Cutting Out the Extra Stops
Many additional stops that we used to do in person, such as with our nutritionist, our social workers, our smoking cessation team, our certified diabetes educators, or our pharmacist, will all mostly be defaulted to video visits rather than being done on the premises. And we also are trying to innovate and streamline our system for referrals. Patients used to spend an enormous amount of time waiting around our office, getting a referral for their mammogram, their colonoscopy, their dermatology consultation, as well as scheduling a follow-up appointment for their next visit. We are working to build this into the electronic medical record so that we can process the electronic part of this referral without seeing the patient, and they can do the scheduling (for the most part) on their own.
For those in need of extra assistance, such as those requiring interpreter services or those with cognitive deficits or a host of other reasons, we have a team that will focus on helping them obtain these appointments before leaving the practice. And for those urgent same-day things we need to get done, such as an x-ray or ultrasound, there’s a special place where we’re going to make sure that patients can safely wait and the staff can take care of them, and then quickly get them over to where they need to be to continue their care.
As with any sort of process like this, we’re trying to keep it simple, trying to avoid over-complicating things, trying not to create too many rules, too many exceptions, too many pathways, too many ways for things to go wrong, but we’re sure there are going to be problems.

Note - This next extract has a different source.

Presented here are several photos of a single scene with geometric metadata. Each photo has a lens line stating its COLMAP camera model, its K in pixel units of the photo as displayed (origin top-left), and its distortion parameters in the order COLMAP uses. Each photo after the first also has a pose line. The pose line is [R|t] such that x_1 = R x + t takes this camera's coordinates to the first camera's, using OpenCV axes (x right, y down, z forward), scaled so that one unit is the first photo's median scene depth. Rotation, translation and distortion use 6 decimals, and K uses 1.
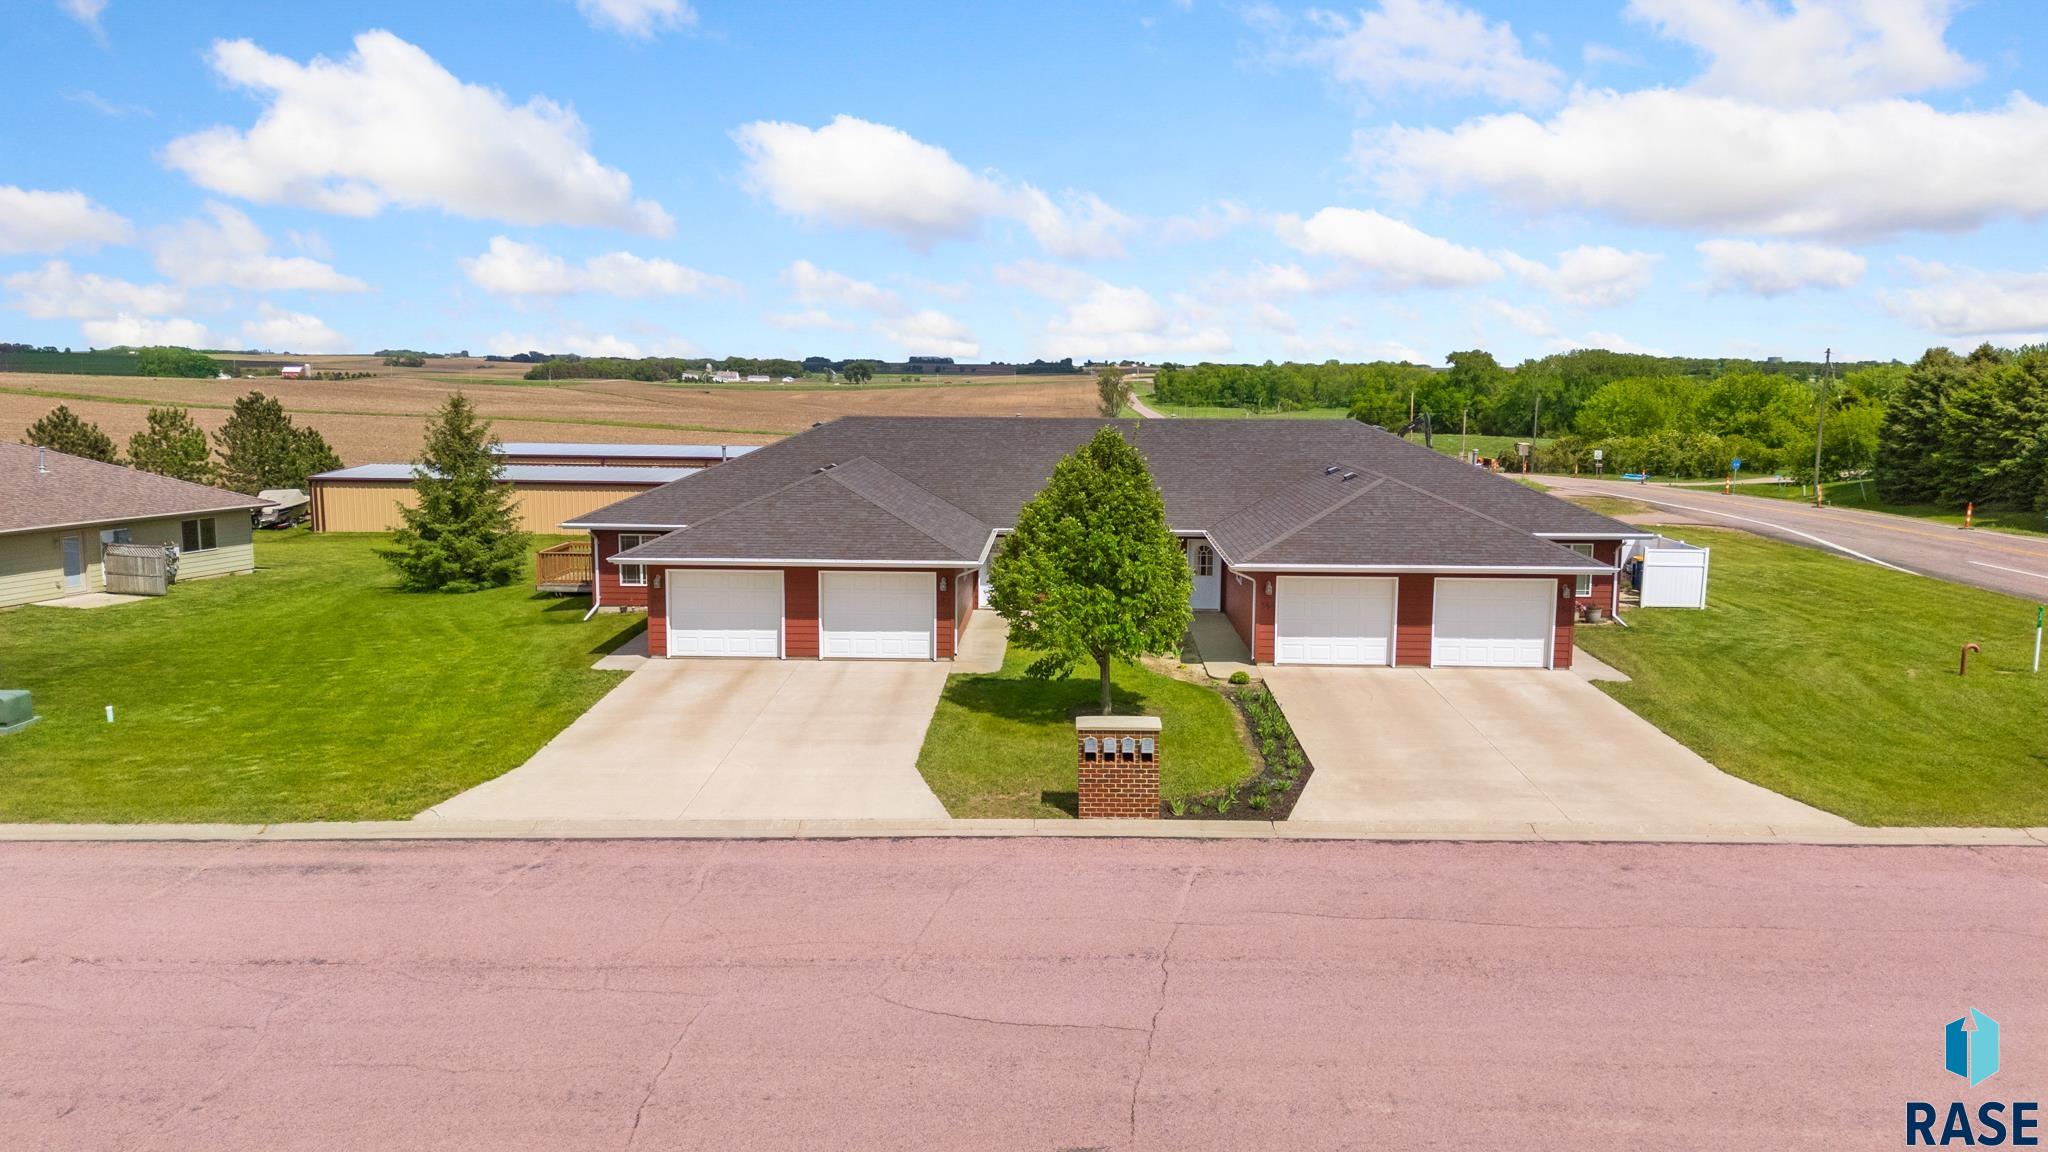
lens RADIAL K [[1497.6, 0, 1027.6], [0, 1497.6, 570.9], [0, 0, 1]] dist [0.077451, -0.081867]
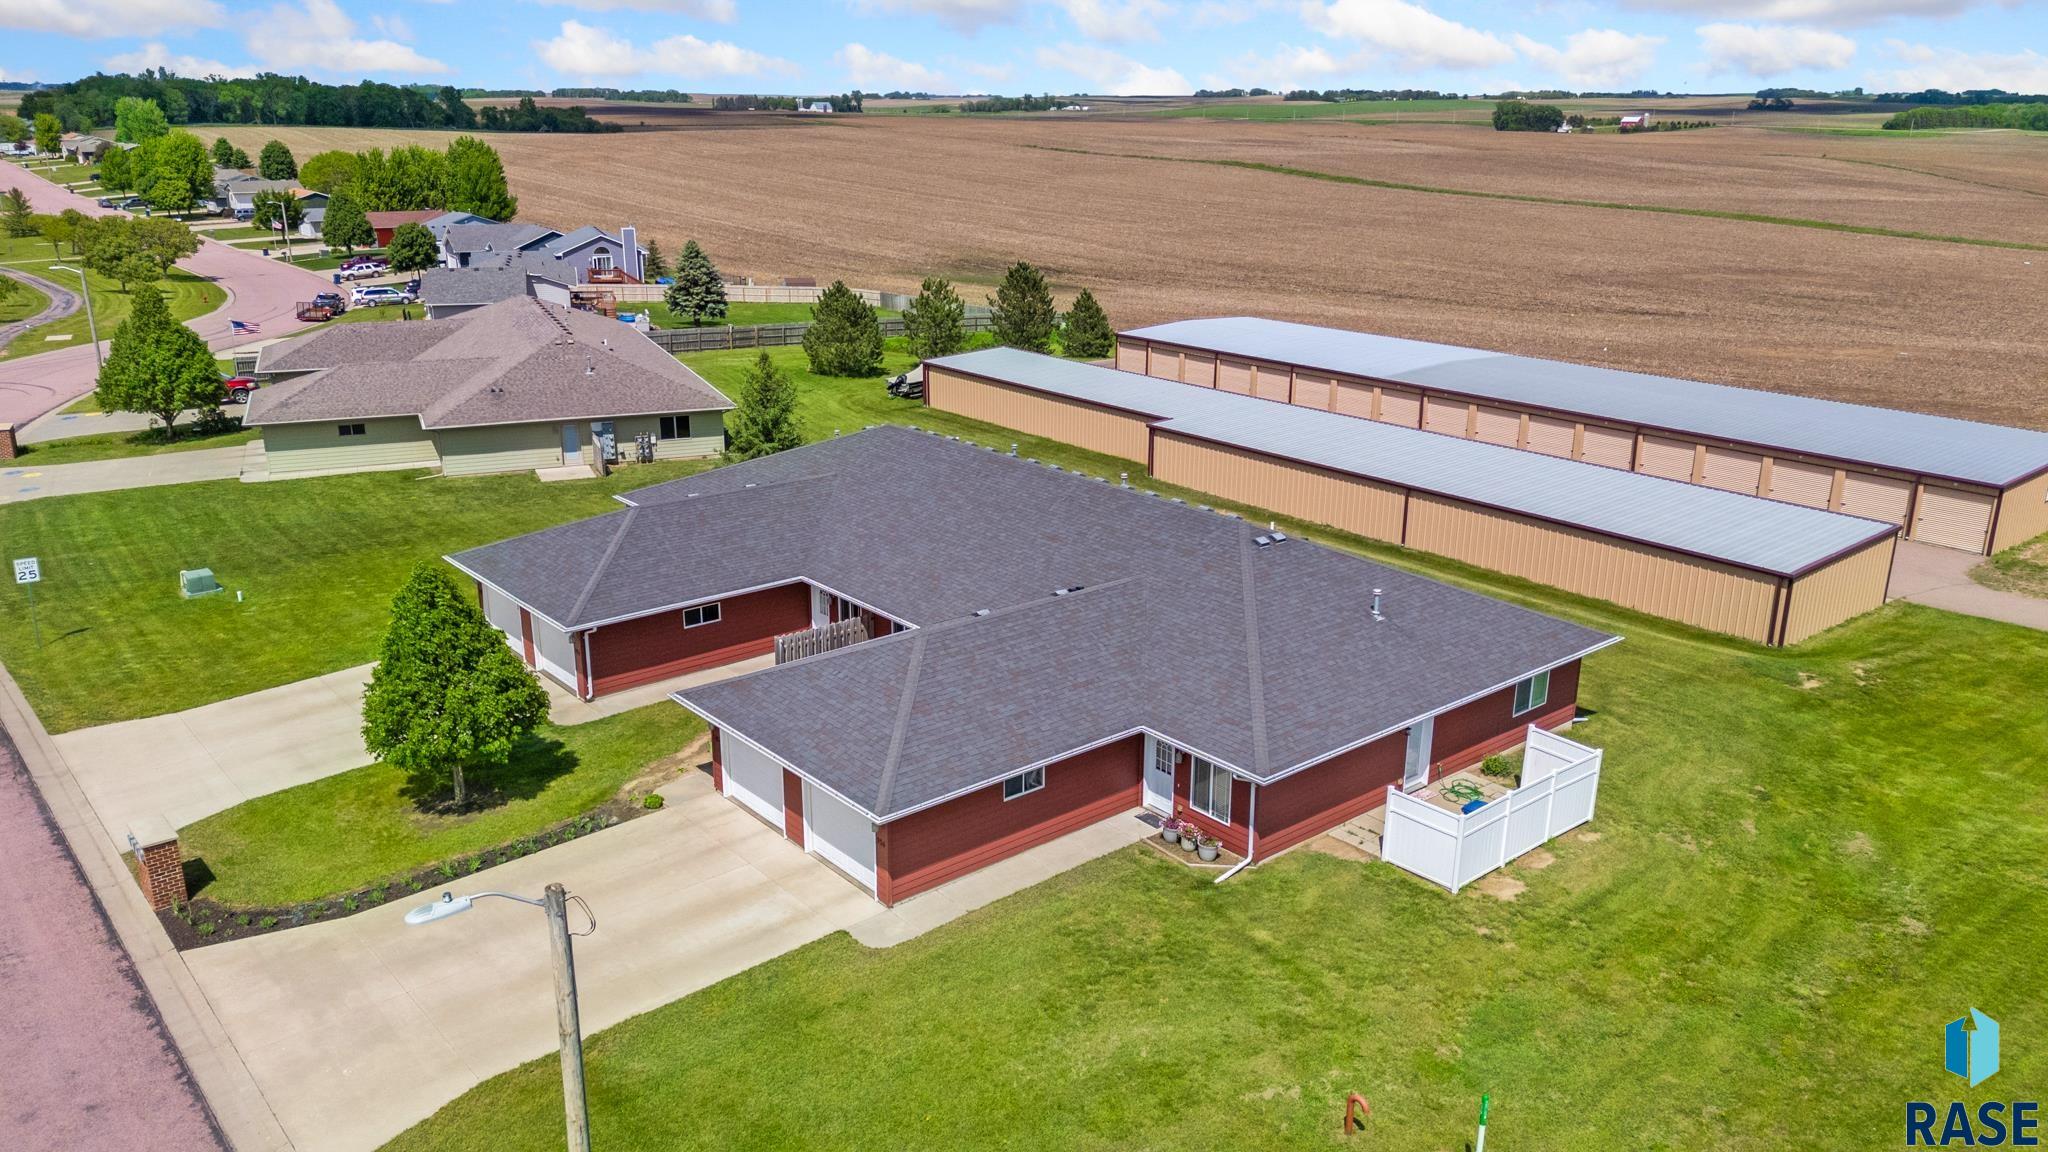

Just the other day, for example, as we tried one of these systems out, a patient described to the front reception staff what they were there for in a way that we didn’t expect or anticipate, which sent them down the wrong pathway.
As with any new system, we are going to need feedback and data from all of those involved, from our patients and our staff, to make sure we build the best new way to take care of people as we slowly rise up from under this pandemic.
And even while this is going on, and as we’re continuing to see patients coming in for care of suspected or confirmed COVID-19, we are already thinking about how to anticipate and better prepare for the next wave. Because the new normal is fast approaching, and we need to ride that wave as best we can.